> **EXERCISE**: I'd like every record written out again, exactly as it is.

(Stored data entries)
★ ★ ★

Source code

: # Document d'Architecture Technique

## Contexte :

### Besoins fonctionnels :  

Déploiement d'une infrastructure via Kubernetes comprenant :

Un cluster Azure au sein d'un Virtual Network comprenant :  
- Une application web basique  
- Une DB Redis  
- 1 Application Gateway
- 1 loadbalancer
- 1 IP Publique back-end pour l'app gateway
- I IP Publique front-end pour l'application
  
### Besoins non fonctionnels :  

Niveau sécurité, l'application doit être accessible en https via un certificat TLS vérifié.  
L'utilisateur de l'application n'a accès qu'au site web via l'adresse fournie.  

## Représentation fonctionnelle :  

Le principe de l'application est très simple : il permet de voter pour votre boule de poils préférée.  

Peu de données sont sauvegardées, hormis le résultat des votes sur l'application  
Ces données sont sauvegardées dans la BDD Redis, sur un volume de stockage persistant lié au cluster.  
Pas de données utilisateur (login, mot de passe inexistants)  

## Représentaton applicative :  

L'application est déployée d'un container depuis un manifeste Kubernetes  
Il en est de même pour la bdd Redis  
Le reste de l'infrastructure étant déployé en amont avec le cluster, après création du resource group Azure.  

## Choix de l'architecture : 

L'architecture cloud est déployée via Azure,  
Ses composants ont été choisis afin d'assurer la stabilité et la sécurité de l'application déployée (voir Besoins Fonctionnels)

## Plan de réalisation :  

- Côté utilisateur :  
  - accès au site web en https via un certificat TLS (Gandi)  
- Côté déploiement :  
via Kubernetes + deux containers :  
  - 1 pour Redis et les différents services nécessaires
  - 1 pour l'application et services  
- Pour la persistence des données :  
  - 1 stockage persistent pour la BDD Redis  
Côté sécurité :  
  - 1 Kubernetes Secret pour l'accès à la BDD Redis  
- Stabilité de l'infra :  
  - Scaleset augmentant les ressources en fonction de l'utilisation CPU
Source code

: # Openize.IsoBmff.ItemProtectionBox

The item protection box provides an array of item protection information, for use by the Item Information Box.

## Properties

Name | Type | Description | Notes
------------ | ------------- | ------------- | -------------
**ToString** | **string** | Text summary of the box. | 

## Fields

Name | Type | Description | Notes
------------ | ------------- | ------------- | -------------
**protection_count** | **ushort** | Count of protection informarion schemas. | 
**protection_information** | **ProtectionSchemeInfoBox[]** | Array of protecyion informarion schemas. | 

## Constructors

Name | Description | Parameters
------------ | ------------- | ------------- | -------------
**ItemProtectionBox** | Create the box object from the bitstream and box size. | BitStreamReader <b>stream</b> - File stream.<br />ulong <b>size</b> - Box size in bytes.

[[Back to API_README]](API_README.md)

★ ★ ★

> **EXPECTED ANSWER**:
Source code

: # Document d'Architecture Technique

## Contexte :

### Besoins fonctionnels :  

Déploiement d'une infrastructure via Kubernetes comprenant :

Un cluster Azure au sein d'un Virtual Network comprenant :  
- Une application web basique  
- Une DB Redis  
- 1 Application Gateway
- 1 loadbalancer
- 1 IP Publique back-end pour l'app gateway
- I IP Publique front-end pour l'application
  
### Besoins non fonctionnels :  

Niveau sécurité, l'application doit être accessible en https via un certificat TLS vérifié.  
L'utilisateur de l'application n'a accès qu'au site web via l'adresse fournie.  

## Représentation fonctionnelle :  

Le principe de l'application est très simple : il permet de voter pour votre boule de poils préférée.  

Peu de données sont sauvegardées, hormis le résultat des votes sur l'application  
Ces données sont sauvegardées dans la BDD Redis, sur un volume de stockage persistant lié au cluster.  
Pas de données utilisateur (login, mot de passe inexistants)  

## Représentaton applicative :  

L'application est déployée d'un container depuis un manifeste Kubernetes  
Il en est de même pour la bdd Redis  
Le reste de l'infrastructure étant déployé en amont avec le cluster, après création du resource group Azure.  

## Choix de l'architecture : 

L'architecture cloud est déployée via Azure,  
Ses composants ont été choisis afin d'assurer la stabilité et la sécurité de l'application déployée (voir Besoins Fonctionnels)

## Plan de réalisation :  

- Côté utilisateur :  
  - accès au site web en https via un certificat TLS (Gandi)  
- Côté déploiement :  
via Kubernetes + deux containers :  
  - 1 pour Redis et les différents services nécessaires
  - 1 pour l'application et services  
- Pour la persistence des données :  
  - 1 stockage persistent pour la BDD Redis  
Côté sécurité :  
  - 1 Kubernetes Secret pour l'accès à la BDD Redis  
- Stabilité de l'infra :  
  - Scaleset augmentant les ressources en fonction de l'utilisation CPU
Source code

: # Openize.IsoBmff.ItemProtectionBox

The item protection box provides an array of item protection information, for use by the Item Information Box.

## Properties

Name | Type | Description | Notes
------------ | ------------- | ------------- | -------------
**ToString** | **string** | Text summary of the box. | 

## Fields

Name | Type | Description | Notes
------------ | ------------- | ------------- | -------------
**protection_count** | **ushort** | Count of protection informarion schemas. | 
**protection_information** | **ProtectionSchemeInfoBox[]** | Array of protecyion informarion schemas. | 

## Constructors

Name | Description | Parameters
------------ | ------------- | ------------- | -------------
**ItemProtectionBox** | Create the box object from the bitstream and box size. | BitStreamReader <b>stream</b> - File stream.<br />ulong <b>size</b> - Box size in bytes.

[[Back to API_README]](API_README.md)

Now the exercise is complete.